I can’t speak for all parents obviously and I am the first to admit that not all parents of kids with special needs like to be asked about their child’s challenges and just like all parents I have crappy days when the last thing I want is anyone to look at Lyla and I sideways let alone ask us anything. Usually it’s ok to ask questions, so long as you use your common sense to think about how you ask and what your motive is for asking. Find a connection, explain that your friend’s daughter has cerebral palsy and you were wondering if their child has cerebral palsy too. I come from a place where I don’t think very many people ask questions to be a dick or to cause offence.

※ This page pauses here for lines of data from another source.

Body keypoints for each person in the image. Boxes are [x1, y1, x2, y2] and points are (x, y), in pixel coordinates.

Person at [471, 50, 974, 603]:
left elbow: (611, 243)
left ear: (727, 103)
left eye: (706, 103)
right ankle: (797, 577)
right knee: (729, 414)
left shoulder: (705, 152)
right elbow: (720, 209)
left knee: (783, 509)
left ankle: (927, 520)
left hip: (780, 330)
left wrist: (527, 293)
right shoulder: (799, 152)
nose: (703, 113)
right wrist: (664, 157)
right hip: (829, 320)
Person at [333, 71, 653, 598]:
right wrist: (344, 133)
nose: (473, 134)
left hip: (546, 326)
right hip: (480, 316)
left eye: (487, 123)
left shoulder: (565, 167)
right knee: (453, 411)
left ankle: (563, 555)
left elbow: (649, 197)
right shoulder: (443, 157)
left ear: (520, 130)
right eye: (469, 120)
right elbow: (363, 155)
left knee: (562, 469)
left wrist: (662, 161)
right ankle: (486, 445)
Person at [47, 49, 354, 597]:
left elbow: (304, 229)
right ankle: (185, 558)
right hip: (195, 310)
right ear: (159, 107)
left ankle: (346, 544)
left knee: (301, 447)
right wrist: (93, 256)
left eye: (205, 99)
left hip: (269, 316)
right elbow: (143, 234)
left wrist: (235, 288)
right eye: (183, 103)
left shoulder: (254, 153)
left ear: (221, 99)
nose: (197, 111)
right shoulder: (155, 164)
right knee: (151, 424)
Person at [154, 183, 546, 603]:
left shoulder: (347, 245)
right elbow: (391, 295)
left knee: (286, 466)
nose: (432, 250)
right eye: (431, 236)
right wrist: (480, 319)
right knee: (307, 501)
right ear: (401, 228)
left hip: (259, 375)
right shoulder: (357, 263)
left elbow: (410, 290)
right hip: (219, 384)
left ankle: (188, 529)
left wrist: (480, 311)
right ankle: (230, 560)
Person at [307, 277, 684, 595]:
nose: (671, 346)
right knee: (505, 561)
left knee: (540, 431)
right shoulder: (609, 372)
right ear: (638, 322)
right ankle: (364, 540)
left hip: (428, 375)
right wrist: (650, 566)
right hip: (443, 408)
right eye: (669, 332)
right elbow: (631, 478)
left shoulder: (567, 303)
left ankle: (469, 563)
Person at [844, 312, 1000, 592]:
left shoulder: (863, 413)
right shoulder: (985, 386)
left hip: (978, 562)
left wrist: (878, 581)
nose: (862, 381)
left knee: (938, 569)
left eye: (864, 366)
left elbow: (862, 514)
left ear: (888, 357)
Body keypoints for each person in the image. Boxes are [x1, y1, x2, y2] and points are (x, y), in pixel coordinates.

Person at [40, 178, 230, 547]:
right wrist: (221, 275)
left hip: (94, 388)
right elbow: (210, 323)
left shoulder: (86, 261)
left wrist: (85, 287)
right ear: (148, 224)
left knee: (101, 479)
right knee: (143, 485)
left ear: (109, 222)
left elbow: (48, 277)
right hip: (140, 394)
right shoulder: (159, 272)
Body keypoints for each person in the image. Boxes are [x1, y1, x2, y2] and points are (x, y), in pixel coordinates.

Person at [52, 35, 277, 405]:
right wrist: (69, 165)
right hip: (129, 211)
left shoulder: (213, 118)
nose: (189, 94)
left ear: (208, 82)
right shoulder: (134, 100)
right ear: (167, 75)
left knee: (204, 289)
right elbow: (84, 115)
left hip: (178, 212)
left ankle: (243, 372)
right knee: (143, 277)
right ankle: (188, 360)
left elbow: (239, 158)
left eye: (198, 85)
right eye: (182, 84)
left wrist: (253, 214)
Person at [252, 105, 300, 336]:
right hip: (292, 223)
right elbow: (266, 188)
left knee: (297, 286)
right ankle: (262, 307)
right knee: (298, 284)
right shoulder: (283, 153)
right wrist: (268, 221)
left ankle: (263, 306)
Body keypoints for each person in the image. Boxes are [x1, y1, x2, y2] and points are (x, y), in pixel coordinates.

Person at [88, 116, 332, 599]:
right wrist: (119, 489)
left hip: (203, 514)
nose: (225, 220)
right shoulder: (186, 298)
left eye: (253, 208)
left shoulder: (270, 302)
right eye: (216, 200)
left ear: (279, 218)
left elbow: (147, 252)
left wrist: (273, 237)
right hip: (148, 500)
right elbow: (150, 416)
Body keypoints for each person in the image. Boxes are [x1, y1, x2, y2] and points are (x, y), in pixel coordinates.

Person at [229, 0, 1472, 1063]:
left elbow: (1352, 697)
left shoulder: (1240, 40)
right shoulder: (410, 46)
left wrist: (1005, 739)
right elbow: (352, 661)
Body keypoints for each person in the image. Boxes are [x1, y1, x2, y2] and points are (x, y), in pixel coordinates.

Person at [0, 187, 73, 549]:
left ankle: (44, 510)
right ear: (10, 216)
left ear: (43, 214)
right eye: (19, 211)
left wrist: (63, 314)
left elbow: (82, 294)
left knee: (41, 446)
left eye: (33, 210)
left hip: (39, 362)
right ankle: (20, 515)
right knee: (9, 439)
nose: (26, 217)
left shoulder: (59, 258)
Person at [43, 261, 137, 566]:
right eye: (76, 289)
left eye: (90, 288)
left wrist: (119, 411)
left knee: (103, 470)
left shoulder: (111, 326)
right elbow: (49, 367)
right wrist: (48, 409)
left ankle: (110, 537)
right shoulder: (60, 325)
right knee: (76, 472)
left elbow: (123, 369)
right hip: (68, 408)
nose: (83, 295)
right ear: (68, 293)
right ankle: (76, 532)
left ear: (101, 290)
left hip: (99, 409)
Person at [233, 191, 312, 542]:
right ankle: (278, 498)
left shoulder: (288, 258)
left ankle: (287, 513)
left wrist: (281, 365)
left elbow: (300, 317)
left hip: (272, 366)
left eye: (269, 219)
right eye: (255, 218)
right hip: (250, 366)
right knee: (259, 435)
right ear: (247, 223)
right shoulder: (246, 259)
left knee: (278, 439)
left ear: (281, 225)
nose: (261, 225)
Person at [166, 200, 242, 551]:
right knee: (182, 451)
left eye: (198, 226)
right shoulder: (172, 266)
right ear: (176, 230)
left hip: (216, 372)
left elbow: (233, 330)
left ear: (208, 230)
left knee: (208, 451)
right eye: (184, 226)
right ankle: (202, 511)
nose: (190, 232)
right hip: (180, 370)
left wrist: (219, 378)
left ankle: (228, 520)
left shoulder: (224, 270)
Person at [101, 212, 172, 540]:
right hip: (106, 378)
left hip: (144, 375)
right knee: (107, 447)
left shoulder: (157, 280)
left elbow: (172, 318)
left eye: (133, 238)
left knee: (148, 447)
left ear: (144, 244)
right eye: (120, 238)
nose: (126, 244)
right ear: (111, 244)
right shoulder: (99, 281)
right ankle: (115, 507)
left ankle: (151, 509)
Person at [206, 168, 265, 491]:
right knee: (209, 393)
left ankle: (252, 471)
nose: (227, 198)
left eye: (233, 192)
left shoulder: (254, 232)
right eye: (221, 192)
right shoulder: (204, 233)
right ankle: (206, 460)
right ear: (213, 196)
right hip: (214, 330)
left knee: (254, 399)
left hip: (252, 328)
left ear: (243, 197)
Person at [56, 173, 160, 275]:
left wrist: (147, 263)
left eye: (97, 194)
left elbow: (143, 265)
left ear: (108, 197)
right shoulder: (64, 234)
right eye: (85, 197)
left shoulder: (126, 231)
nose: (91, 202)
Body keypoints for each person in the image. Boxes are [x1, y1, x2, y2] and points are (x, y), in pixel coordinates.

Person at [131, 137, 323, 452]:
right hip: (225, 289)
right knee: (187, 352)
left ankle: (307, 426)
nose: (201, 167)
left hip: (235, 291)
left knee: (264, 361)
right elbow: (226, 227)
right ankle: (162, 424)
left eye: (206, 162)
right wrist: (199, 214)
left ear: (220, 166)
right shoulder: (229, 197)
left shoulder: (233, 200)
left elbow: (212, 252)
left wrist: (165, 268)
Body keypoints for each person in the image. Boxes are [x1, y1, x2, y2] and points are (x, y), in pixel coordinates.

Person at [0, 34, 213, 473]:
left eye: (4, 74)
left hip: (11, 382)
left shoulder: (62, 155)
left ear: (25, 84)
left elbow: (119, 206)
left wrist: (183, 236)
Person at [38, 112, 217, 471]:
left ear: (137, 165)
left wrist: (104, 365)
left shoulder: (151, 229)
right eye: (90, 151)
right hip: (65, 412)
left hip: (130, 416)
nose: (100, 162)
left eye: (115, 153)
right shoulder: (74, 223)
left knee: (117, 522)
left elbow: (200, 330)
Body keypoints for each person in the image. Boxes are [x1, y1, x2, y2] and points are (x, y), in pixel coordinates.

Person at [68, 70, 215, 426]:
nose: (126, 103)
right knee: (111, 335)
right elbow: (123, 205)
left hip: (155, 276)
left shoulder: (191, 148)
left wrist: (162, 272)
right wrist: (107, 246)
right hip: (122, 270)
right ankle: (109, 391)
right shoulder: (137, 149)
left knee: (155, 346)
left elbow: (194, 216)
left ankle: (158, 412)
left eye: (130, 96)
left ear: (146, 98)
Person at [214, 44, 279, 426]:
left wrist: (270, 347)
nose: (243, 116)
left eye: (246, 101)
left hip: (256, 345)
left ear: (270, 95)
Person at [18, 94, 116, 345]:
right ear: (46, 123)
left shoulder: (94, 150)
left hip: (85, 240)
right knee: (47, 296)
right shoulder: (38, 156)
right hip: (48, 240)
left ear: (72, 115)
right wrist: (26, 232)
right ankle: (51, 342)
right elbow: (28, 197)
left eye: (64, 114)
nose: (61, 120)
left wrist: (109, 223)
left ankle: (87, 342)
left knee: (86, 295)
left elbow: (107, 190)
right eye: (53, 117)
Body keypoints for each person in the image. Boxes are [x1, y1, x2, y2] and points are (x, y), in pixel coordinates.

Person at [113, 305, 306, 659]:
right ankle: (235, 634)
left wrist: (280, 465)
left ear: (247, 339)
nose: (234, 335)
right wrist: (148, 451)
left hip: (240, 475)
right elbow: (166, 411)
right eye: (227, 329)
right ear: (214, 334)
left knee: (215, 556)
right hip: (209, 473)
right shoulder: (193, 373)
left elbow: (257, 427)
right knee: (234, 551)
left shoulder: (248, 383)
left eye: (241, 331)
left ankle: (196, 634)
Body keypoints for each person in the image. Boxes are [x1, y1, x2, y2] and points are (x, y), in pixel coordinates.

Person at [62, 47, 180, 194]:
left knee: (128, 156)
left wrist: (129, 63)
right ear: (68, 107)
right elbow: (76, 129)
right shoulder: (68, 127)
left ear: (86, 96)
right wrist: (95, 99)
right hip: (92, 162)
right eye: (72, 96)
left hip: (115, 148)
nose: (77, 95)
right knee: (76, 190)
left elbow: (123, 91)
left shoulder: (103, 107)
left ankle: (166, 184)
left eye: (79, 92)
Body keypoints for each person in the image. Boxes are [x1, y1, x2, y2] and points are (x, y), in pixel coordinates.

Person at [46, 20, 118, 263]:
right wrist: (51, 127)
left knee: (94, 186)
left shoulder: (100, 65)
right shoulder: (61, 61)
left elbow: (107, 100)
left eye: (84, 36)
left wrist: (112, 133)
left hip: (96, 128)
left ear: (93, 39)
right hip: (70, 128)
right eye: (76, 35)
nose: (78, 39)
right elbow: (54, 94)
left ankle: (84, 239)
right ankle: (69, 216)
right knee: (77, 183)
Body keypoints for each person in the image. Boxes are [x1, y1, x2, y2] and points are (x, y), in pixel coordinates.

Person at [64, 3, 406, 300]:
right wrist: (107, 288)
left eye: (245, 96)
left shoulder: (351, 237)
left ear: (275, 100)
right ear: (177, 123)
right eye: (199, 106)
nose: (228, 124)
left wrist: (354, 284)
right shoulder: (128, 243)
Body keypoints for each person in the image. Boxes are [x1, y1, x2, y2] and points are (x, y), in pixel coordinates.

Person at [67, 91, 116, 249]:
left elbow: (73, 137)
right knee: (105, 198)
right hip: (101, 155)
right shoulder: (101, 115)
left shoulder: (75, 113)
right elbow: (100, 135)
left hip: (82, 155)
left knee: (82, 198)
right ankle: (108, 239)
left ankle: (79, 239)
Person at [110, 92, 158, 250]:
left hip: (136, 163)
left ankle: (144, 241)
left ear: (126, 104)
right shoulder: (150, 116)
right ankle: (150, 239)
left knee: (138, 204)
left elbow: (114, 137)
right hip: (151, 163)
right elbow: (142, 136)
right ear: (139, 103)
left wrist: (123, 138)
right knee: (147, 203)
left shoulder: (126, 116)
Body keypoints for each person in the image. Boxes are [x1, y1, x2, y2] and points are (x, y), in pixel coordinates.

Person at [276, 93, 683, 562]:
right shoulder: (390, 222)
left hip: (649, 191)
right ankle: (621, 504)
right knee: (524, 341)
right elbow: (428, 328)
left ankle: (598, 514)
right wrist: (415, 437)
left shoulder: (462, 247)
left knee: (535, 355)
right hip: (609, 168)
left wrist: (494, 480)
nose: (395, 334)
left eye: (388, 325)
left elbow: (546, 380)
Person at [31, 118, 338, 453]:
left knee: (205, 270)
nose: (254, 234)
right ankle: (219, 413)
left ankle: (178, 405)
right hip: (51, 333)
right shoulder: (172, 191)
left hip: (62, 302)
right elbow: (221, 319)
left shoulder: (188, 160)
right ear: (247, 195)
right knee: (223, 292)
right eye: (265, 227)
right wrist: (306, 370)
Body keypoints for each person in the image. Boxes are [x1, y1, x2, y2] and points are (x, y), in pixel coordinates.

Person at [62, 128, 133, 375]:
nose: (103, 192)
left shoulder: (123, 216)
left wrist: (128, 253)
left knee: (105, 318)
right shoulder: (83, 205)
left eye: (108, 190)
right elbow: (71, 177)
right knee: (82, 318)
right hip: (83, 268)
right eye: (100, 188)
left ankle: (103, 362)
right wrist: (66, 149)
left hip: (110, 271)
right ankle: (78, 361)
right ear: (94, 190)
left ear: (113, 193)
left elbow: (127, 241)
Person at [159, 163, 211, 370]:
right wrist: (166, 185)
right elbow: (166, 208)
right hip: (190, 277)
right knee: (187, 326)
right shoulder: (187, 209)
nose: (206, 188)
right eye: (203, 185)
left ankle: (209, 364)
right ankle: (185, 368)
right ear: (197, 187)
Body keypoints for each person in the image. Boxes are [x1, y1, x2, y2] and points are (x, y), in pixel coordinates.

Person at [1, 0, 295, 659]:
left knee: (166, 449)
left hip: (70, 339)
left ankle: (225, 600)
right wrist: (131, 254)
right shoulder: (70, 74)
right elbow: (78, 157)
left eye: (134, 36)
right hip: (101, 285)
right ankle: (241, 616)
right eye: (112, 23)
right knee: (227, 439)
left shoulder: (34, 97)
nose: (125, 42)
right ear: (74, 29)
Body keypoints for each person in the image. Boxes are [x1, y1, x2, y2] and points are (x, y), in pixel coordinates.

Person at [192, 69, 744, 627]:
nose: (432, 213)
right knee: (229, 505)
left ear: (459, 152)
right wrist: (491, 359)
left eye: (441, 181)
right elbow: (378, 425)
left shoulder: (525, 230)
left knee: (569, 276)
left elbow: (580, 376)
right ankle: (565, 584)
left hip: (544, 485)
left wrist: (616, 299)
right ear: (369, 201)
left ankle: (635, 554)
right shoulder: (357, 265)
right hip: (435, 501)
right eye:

Their tone or the language they use to ask might not come across very well but rarely do they mean to be hurtful. In my case I wish more people asked so I could get that bloody elephant out of the room!
Our little friend Lexi, (you might remember her from The Story of the Gold Sneakers), recently started childcare for the first time and her clever mummy wrote a little letter for the childcare workers to put in each of the children’s bags to take home and introduce Lexi. The letter explained that Lexi has cerebral palsy and that she wants to play all the games that they play, she’ll just have to do things a bit differently and she is really excited to get to know them all. Boom, elephant gone*. (Gosh that sounds terrible!) The doors are now wide open for parents to ask questions and to get to know Lexi and her family properly without letting Lexi’s disability get in the way.
Acceptance doesn’t mean ignoring a disability or pretending it doesn’t exist for fear of causing offence. For me, acceptance is seeing the person as well as understanding the disability. Lyla’s disability is a part of her, always has been and always will be. It certain doesn’t define who she is and it doesn’t make her any less of a 3 year old girl but it is impossible to ignore if you really want to know Lyla and our family. Accepting Lyla for who she is means that you have to accept the disability as well. And you can’t accept something if you are afraid to ask about it or if you are uninterested in it.
So ask away, all questions are welcome, come one, come all!